• **About this exercise**:
Starting at the top of the data and ending with the line that holds "some of the", transcribe each line exactly; include both ends.

== Exercise input

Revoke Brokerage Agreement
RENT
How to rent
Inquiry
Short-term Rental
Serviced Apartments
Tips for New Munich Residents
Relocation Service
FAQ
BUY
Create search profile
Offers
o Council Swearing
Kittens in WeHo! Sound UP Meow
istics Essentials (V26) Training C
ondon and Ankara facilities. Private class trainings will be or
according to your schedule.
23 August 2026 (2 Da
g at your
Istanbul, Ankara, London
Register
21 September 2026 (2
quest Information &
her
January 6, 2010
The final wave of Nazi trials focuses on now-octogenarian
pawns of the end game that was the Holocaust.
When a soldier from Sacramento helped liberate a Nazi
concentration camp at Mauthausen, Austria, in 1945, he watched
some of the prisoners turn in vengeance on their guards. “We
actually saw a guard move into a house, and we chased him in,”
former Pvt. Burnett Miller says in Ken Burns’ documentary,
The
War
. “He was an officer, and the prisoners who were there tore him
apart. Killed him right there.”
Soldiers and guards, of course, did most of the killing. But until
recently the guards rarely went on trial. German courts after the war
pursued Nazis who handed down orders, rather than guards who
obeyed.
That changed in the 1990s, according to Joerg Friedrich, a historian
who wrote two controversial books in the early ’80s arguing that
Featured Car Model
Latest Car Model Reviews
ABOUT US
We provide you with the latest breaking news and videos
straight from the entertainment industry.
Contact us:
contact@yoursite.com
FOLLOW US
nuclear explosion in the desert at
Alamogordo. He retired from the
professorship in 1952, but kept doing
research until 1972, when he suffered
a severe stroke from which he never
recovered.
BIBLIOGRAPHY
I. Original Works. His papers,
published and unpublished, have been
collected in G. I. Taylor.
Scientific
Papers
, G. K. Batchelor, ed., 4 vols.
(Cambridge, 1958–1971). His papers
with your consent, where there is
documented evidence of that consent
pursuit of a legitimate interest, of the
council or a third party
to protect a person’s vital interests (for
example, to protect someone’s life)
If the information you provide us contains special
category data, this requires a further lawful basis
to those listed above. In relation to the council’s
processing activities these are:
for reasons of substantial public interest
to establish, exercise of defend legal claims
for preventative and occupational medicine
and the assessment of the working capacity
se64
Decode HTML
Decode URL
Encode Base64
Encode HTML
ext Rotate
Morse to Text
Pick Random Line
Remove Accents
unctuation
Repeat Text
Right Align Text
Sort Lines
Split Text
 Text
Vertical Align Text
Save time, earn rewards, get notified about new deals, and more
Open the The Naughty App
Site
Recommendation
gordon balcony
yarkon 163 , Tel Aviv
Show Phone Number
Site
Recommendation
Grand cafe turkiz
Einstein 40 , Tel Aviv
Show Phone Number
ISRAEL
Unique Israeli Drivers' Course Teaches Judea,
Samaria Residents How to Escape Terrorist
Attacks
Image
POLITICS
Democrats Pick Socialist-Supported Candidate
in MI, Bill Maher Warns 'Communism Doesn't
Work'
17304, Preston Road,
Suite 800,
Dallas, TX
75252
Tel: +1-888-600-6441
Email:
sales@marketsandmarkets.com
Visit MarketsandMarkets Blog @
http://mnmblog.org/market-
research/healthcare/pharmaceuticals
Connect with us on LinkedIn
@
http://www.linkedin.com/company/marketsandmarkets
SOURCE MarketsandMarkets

====

• **Task solution**:
Revoke Brokerage Agreement
RENT
How to rent
Inquiry
Short-term Rental
Serviced Apartments
Tips for New Munich Residents
Relocation Service
FAQ
BUY
Create search profile
Offers
o Council Swearing
Kittens in WeHo! Sound UP Meow
istics Essentials (V26) Training C
ondon and Ankara facilities. Private class trainings will be or
according to your schedule.
23 August 2026 (2 Da
g at your
Istanbul, Ankara, London
Register
21 September 2026 (2
quest Information &
her
January 6, 2010
The final wave of Nazi trials focuses on now-octogenarian
pawns of the end game that was the Holocaust.
When a soldier from Sacramento helped liberate a Nazi
concentration camp at Mauthausen, Austria, in 1945, he watched
some of the prisoners turn in vengeance on their guards. “We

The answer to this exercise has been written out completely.